5. Qualified Custodian Definitions:

   • Under MiCA, an entity offering "custody and administration of crypto-assets on behalf of clients" will be a formally authorized Crypto-Asset Service Provider (CASP). This designation carries much more stringent requirements and oversight compared to the current AML registration, making it the definitive "qualified custodian" status within the EU.
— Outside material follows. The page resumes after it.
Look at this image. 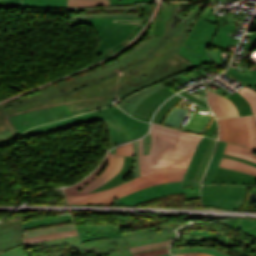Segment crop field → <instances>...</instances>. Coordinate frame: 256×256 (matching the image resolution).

Summary and Key Takeaways for Romania

• Current State (Pre-MiCA): Regulation is focused on AML/CFT, requiring registration with the ONPCSB. Specific operational requirements for custody (segregation, insurance, cold storage) are largely absent, relying on general principles and internal risk management.
• Future State (Post-MiCA from December 2024): A robust and comprehensive regulatory framework will be in place. CASPs offering custody services will need authorization from the ASF, face explicit mandates for client asset segregation, liability coverage (insurance/own funds), and stringent requirements for operational resilience and security (implicitly covering secure storage solutions like cold storage).
• Transition: Entities currently registered with ONPCSB will likely need to apply for authorization from the ASF under MiCA, and meet the new, more demanding requirements.

It is crucial for any entity operating or planning to operate crypto custody services in Romania to be fully aware of MiCA's requirements and prepare for its implementation by the end of 2024.

Disclaimer: This information is for general informational purposes only and does not constitute legal, financial, or investment advice. Regulatory landscapes can change rapidly, and specific legal advice should be sought from qualified professionals in Romania.